EXCERPT
A Critical Problem in Last Year’s “Expansion” of the Death with Dignity Act
January 18, 2024
By Richard Doerflinger
Richard Doerflinger worked for the Secretariat of Pro-Life Activities, U.S. Conference of Catholic Bishops, for 36 years. He is a Fellow with the de Nicola Center for Ethics and Culture, University of Notre Dame, and Adjunct Fellow with the National Catholic Bioethics Center. He and his wife live in La Conner.
SB 5179, approved by the legislature in 2023, sought to expand access to the Death with Dignity Act approved by voters in 2008. Largely ignored by legislators supporting and opposing this bill were two brief provisions that endanger the voluntariness and informed consent of patients using the Act, and the right of health care providers to decide whether to take part in it.
One new provision, codified as RCW 70.245.190 (2)(d)(ii)(C), violates the right of health care facilities to forbid participation, under their aegis and on their premises, in the process for providing lethal drugs. It redefines “participation” to exclude charting a patient’s first request for the drugs. Having charted this request, the employee defying an employer’s policy may then refer the patient to another professional willing to follow all other steps of the process.

LIST OF TASKS
[1] Answer these questions about the piece on the Death with Dignity Act expansion:
(a) For how many years did Richard Doerflinger work for the Secretariat of Pro-Life Activities?
(b) In what year did voters approve the Death with Dignity Act?
(c) Under the new provision, what does the redefined "participation" exclude?
[2] In the piece on the Death with Dignity Act expansion, what does everything from "SB 5179, approved" down to "part in it." read like once "legislators" is swapped for "lawmakers"?

[Recorded data]
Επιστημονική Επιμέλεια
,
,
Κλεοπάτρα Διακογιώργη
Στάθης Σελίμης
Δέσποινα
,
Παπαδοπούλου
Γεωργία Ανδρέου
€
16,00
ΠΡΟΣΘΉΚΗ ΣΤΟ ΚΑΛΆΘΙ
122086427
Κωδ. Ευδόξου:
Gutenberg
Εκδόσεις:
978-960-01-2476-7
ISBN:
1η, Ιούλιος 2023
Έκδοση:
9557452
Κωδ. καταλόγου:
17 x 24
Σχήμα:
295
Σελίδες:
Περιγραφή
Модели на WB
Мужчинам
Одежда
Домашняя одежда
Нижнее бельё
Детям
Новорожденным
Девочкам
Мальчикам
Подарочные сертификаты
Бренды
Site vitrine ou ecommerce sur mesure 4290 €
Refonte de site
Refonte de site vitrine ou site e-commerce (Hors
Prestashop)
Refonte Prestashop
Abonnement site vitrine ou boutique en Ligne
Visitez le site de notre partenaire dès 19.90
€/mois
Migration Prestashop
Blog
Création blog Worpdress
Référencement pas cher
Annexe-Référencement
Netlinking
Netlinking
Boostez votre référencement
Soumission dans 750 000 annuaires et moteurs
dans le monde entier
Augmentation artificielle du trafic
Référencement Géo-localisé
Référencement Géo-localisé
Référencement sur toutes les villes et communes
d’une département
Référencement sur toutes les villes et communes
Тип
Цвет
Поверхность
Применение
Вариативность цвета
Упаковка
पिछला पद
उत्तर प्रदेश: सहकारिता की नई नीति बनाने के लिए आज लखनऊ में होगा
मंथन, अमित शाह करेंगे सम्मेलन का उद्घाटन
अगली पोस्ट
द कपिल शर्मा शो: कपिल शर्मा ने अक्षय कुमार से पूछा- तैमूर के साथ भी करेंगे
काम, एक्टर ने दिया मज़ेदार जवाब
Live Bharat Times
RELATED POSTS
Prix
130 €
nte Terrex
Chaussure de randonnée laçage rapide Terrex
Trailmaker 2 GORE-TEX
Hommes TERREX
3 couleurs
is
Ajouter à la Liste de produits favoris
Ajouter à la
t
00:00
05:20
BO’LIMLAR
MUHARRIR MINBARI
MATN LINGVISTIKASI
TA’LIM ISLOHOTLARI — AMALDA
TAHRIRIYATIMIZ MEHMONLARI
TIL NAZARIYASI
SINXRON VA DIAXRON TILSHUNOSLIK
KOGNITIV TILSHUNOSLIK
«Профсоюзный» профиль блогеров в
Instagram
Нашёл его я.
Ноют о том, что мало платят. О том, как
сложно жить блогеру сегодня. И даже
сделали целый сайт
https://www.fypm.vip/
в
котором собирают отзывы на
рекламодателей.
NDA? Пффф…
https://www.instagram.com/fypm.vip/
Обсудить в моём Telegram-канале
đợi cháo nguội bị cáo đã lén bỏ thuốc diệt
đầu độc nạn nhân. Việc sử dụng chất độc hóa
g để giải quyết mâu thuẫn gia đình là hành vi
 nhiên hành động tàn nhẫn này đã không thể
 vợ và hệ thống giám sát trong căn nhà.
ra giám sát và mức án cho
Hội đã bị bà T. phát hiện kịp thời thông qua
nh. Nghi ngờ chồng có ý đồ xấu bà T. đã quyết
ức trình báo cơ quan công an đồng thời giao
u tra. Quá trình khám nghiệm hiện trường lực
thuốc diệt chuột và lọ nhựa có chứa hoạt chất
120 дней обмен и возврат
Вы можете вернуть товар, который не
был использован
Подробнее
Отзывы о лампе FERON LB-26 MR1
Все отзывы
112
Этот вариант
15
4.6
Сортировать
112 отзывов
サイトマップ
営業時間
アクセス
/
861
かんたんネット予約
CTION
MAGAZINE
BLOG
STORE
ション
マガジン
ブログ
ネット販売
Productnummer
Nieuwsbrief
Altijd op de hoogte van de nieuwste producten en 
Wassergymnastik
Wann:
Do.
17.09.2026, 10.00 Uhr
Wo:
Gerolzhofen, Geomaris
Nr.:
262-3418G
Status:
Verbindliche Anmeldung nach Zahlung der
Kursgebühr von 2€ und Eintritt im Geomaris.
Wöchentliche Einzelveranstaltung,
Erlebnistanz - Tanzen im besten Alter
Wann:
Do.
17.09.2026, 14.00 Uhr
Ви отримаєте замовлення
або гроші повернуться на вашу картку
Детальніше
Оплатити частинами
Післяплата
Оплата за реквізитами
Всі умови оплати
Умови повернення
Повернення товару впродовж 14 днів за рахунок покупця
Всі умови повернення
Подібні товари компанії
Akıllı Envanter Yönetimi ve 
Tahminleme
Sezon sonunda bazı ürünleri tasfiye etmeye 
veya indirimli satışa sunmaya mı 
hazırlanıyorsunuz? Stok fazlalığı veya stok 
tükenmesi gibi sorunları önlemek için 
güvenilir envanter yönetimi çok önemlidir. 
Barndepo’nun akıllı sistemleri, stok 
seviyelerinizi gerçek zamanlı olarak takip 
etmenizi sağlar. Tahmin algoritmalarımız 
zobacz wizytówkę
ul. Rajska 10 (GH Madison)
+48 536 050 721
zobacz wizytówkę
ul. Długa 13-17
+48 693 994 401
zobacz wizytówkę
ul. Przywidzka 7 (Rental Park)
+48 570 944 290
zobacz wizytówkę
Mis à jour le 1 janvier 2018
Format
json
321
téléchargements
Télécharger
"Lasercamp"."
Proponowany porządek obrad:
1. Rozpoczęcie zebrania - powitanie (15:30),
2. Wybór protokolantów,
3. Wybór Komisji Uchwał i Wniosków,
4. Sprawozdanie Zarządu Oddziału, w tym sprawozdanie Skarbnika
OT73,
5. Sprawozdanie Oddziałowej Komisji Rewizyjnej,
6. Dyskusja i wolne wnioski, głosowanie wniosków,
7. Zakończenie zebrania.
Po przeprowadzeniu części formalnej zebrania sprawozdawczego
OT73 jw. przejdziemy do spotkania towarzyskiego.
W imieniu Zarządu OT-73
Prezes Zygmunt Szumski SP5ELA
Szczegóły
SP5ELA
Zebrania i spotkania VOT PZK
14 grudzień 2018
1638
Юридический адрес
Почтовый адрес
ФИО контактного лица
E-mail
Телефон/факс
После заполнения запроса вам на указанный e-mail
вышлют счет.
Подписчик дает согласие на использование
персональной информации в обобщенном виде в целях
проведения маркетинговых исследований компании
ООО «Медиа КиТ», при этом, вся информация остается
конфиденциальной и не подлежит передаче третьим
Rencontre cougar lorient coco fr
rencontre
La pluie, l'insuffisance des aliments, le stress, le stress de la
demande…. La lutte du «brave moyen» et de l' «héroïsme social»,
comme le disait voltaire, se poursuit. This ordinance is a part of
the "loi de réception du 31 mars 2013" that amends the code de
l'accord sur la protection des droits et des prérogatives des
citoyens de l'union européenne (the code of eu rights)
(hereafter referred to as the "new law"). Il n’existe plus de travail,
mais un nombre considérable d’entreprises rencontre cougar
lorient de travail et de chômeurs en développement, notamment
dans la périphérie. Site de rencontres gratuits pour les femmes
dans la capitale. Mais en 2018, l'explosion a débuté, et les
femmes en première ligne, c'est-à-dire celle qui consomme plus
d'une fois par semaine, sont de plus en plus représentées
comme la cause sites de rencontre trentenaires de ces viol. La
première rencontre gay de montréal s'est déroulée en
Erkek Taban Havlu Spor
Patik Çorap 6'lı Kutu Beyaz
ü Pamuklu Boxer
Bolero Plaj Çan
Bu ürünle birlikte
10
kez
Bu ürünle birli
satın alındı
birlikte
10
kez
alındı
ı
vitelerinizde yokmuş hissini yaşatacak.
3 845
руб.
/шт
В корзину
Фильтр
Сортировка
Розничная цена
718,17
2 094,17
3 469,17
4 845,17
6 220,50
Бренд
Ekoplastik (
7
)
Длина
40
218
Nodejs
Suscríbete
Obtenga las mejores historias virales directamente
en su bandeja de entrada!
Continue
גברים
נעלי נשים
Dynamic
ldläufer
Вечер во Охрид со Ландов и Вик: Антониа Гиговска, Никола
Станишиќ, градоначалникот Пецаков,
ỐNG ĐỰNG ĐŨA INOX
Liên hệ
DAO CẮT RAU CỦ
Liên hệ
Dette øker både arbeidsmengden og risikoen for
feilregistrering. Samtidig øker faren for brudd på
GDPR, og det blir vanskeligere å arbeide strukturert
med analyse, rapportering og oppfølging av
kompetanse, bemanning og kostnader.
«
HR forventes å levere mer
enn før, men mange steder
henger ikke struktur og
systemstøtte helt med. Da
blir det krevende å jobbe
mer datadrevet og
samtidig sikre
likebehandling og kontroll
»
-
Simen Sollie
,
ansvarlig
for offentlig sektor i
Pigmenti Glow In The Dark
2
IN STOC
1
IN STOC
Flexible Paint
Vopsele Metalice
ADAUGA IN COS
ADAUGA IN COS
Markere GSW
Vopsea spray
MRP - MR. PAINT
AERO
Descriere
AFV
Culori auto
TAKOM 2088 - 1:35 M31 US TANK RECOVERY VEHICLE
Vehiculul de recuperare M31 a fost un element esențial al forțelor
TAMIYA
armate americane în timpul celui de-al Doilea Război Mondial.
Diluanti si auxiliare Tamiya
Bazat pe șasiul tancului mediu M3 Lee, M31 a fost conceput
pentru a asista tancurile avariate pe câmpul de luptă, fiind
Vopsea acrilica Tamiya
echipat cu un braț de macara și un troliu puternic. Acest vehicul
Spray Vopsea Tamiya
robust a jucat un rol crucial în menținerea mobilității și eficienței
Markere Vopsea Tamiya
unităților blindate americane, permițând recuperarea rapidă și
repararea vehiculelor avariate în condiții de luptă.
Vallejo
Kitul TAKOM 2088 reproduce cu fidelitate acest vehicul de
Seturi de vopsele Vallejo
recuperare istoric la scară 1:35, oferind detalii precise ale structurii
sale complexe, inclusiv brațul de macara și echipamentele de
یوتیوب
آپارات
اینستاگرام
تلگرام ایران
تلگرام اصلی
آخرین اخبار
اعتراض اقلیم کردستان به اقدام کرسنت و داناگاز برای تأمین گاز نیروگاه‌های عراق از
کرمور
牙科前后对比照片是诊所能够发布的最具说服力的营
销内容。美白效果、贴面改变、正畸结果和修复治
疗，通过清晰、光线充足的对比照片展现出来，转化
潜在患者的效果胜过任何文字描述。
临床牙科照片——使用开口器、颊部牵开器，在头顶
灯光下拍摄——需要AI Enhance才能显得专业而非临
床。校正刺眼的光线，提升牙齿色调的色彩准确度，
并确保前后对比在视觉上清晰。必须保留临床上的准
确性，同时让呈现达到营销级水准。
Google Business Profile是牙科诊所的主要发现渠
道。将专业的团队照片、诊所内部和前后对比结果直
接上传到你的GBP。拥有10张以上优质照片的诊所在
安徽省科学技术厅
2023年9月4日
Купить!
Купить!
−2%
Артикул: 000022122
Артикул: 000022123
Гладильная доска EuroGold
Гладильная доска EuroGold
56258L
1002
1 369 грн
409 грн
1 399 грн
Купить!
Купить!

ANSWERS TO THE EXERCISES
[1]
(a) 36 years.
(b) 2008.
(c) Charting a patient's first request for the drugs.

[2]
SB 5179, approved by the legislature in 2023, sought to expand access to the Death with Dignity Act approved by voters in 2008. Largely ignored by lawmakers supporting and opposing this bill were two brief provisions that endanger the voluntariness and informed consent of patients using the Act, and the right of health care providers to decide whether to take part in it.